Not so much the “Heart of Gold” Neil Young but rather the “This Note’s for You” Neil Young who from time to time likes to discomfit the marketplace of ideas with his blistering version of reality. In this endeavor he is often, as a lifestyle consultant once told me in another context, “walking north on an airplane flying south.” But this time Young’s timing seems auspicious as he lets fly against all that he perceives mendacious about our approval-ratings-challenged President’s many adventures in Living with War.

Young said recently that he got tired of waiting for the Millennial Generation to put down their iPods and rage against the war machinery and so decided to do it himself. Bracing concept, youth of America. Try it sometime.

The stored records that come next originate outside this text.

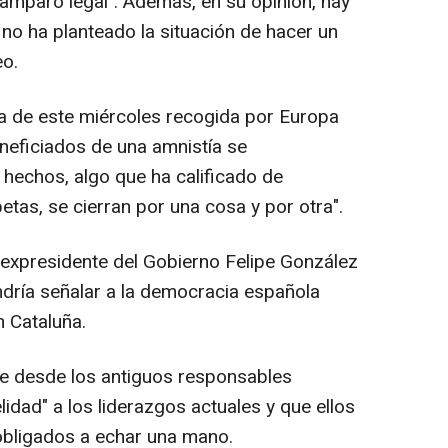
 amparo legal". Además, en su opinión, hay
o ha planteado la situación de hacer un
eo.
ña de este miércoles recogida por Europa
eneficiados de una amnistía se
 hechos, algo que ha calificado de
petas, se cierran por una cosa y por otra".
l expresidente del Gobierno Felipe González
dría señalar a la democracia española
 Cataluña.
ue desde los antiguos responsables
elidad" a los liderazgos actuales y que ellos
obligados a echar una mano.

So now we have Young rejoining his mostly off-again collaborators David Crosby, Stephen Stills and Graham Nash on a summer tour that should give what has inevitably become a restful retrospective a blast of the here and now. The boys play the Hollywood Bowl–Hollywood Bowl! Is this the last civic auditorium with unsold naming rights?–on July 31 and, thanks to Young, it’ll probably be a barn-burner.

CSN and sometimes Y have been excoriated over the years for irony-proof lyrics and a patouli-in-the-limo worldview. Fair enough. But CSNY’s “music,” as David Crosby inevitably termed it with maximum gravitas even as he fired up his crack pipe, has for good or ill endured. As Graham Nash described the milieu for writing said songs during an interview for LAUREL CANYON:

“There was a freedom and a sense of hope in the air and a sense that we could really change the world, that we really maybe could help stop the Vietmam war if we talked to enough people. We were optimistic and full of piss and vinegar and we were writing these great songs.”

Piss, vinegar and great songs. Just what a beleaguered democracy could use right about now.